(Stored data)

- - -

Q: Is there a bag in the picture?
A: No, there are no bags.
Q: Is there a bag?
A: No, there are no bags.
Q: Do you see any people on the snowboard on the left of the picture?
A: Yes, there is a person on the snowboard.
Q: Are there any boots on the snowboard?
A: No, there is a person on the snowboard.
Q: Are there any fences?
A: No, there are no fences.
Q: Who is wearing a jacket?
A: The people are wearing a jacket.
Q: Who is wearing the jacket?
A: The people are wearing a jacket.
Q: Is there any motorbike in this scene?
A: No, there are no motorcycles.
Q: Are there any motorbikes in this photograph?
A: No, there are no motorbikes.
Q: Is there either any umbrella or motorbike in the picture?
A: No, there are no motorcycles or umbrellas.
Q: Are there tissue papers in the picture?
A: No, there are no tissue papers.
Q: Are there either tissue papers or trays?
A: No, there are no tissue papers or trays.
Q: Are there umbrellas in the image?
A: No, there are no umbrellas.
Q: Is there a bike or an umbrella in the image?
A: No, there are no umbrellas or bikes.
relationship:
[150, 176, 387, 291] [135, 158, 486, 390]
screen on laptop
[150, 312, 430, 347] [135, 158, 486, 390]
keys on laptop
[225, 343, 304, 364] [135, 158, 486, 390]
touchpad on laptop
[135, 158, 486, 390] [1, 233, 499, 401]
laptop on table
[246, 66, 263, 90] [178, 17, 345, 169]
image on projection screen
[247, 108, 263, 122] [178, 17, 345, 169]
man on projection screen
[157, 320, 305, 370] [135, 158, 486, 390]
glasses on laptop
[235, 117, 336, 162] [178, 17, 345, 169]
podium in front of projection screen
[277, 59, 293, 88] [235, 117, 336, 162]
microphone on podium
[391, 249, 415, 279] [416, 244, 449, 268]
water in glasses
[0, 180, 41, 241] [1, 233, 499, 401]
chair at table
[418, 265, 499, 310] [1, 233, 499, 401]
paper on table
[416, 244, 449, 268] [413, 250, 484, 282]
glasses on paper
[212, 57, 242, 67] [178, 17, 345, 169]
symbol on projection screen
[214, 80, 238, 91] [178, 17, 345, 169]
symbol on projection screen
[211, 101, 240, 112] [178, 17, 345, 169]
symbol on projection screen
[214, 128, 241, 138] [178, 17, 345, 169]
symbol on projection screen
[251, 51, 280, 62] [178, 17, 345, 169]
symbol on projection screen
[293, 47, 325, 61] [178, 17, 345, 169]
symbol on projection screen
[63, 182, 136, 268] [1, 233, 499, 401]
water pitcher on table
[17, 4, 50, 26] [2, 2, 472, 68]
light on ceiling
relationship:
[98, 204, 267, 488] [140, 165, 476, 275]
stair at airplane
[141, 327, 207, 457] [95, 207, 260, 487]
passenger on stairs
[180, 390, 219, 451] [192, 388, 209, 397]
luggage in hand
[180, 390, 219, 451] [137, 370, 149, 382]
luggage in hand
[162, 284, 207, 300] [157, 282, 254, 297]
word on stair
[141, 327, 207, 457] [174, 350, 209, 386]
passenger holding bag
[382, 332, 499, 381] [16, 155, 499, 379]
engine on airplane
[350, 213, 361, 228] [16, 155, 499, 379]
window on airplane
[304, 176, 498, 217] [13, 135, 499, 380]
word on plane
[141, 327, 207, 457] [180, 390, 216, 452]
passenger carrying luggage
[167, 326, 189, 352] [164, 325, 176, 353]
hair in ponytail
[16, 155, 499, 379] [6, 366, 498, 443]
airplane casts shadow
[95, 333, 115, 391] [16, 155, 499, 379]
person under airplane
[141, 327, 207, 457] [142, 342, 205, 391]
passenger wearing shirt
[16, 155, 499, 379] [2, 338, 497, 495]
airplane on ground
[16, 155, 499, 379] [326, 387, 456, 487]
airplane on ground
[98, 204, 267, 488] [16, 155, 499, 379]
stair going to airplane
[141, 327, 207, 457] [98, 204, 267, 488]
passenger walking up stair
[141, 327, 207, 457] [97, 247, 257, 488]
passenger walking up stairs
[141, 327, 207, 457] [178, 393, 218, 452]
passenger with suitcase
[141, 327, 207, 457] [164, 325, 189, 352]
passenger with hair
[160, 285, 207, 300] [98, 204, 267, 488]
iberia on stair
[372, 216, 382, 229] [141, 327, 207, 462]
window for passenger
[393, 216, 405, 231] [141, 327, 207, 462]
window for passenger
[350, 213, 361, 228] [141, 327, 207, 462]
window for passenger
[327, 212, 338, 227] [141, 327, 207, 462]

- - -

> Task objective:
Replace "relationship" with "relation" throughout the data above and leave everything else as it is.

> Response to the exercise:
Q: Is there a bag in the picture?
A: No, there are no bags.
Q: Is there a bag?
A: No, there are no bags.
Q: Do you see any people on the snowboard on the left of the picture?
A: Yes, there is a person on the snowboard.
Q: Are there any boots on the snowboard?
A: No, there is a person on the snowboard.
Q: Are there any fences?
A: No, there are no fences.
Q: Who is wearing a jacket?
A: The people are wearing a jacket.
Q: Who is wearing the jacket?
A: The people are wearing a jacket.
Q: Is there any motorbike in this scene?
A: No, there are no motorcycles.
Q: Are there any motorbikes in this photograph?
A: No, there are no motorbikes.
Q: Is there either any umbrella or motorbike in the picture?
A: No, there are no motorcycles or umbrellas.
Q: Are there tissue papers in the picture?
A: No, there are no tissue papers.
Q: Are there either tissue papers or trays?
A: No, there are no tissue papers or trays.
Q: Are there umbrellas in the image?
A: No, there are no umbrellas.
Q: Is there a bike or an umbrella in the image?
A: No, there are no umbrellas or bikes.
relation:
[150, 176, 387, 291] [135, 158, 486, 390]
screen on laptop
[150, 312, 430, 347] [135, 158, 486, 390]
keys on laptop
[225, 343, 304, 364] [135, 158, 486, 390]
touchpad on laptop
[135, 158, 486, 390] [1, 233, 499, 401]
laptop on table
[246, 66, 263, 90] [178, 17, 345, 169]
image on projection screen
[247, 108, 263, 122] [178, 17, 345, 169]
man on projection screen
[157, 320, 305, 370] [135, 158, 486, 390]
glasses on laptop
[235, 117, 336, 162] [178, 17, 345, 169]
podium in front of projection screen
[277, 59, 293, 88] [235, 117, 336, 162]
microphone on podium
[391, 249, 415, 279] [416, 244, 449, 268]
water in glasses
[0, 180, 41, 241] [1, 233, 499, 401]
chair at table
[418, 265, 499, 310] [1, 233, 499, 401]
paper on table
[416, 244, 449, 268] [413, 250, 484, 282]
glasses on paper
[212, 57, 242, 67] [178, 17, 345, 169]
symbol on projection screen
[214, 80, 238, 91] [178, 17, 345, 169]
symbol on projection screen
[211, 101, 240, 112] [178, 17, 345, 169]
symbol on projection screen
[214, 128, 241, 138] [178, 17, 345, 169]
symbol on projection screen
[251, 51, 280, 62] [178, 17, 345, 169]
symbol on projection screen
[293, 47, 325, 61] [178, 17, 345, 169]
symbol on projection screen
[63, 182, 136, 268] [1, 233, 499, 401]
water pitcher on table
[17, 4, 50, 26] [2, 2, 472, 68]
light on ceiling
relation:
[98, 204, 267, 488] [140, 165, 476, 275]
stair at airplane
[141, 327, 207, 457] [95, 207, 260, 487]
passenger on stairs
[180, 390, 219, 451] [192, 388, 209, 397]
luggage in hand
[180, 390, 219, 451] [137, 370, 149, 382]
luggage in hand
[162, 284, 207, 300] [157, 282, 254, 297]
word on stair
[141, 327, 207, 457] [174, 350, 209, 386]
passenger holding bag
[382, 332, 499, 381] [16, 155, 499, 379]
engine on airplane
[350, 213, 361, 228] [16, 155, 499, 379]
window on airplane
[304, 176, 498, 217] [13, 135, 499, 380]
word on plane
[141, 327, 207, 457] [180, 390, 216, 452]
passenger carrying luggage
[167, 326, 189, 352] [164, 325, 176, 353]
hair in ponytail
[16, 155, 499, 379] [6, 366, 498, 443]
airplane casts shadow
[95, 333, 115, 391] [16, 155, 499, 379]
person under airplane
[141, 327, 207, 457] [142, 342, 205, 391]
passenger wearing shirt
[16, 155, 499, 379] [2, 338, 497, 495]
airplane on ground
[16, 155, 499, 379] [326, 387, 456, 487]
airplane on ground
[98, 204, 267, 488] [16, 155, 499, 379]
stair going to airplane
[141, 327, 207, 457] [98, 204, 267, 488]
passenger walking up stair
[141, 327, 207, 457] [97, 247, 257, 488]
passenger walking up stairs
[141, 327, 207, 457] [178, 393, 218, 452]
passenger with suitcase
[141, 327, 207, 457] [164, 325, 189, 352]
passenger with hair
[160, 285, 207, 300] [98, 204, 267, 488]
iberia on stair
[372, 216, 382, 229] [141, 327, 207, 462]
window for passenger
[393, 216, 405, 231] [141, 327, 207, 462]
window for passenger
[350, 213, 361, 228] [141, 327, 207, 462]
window for passenger
[327, 212, 338, 227] [141, 327, 207, 462]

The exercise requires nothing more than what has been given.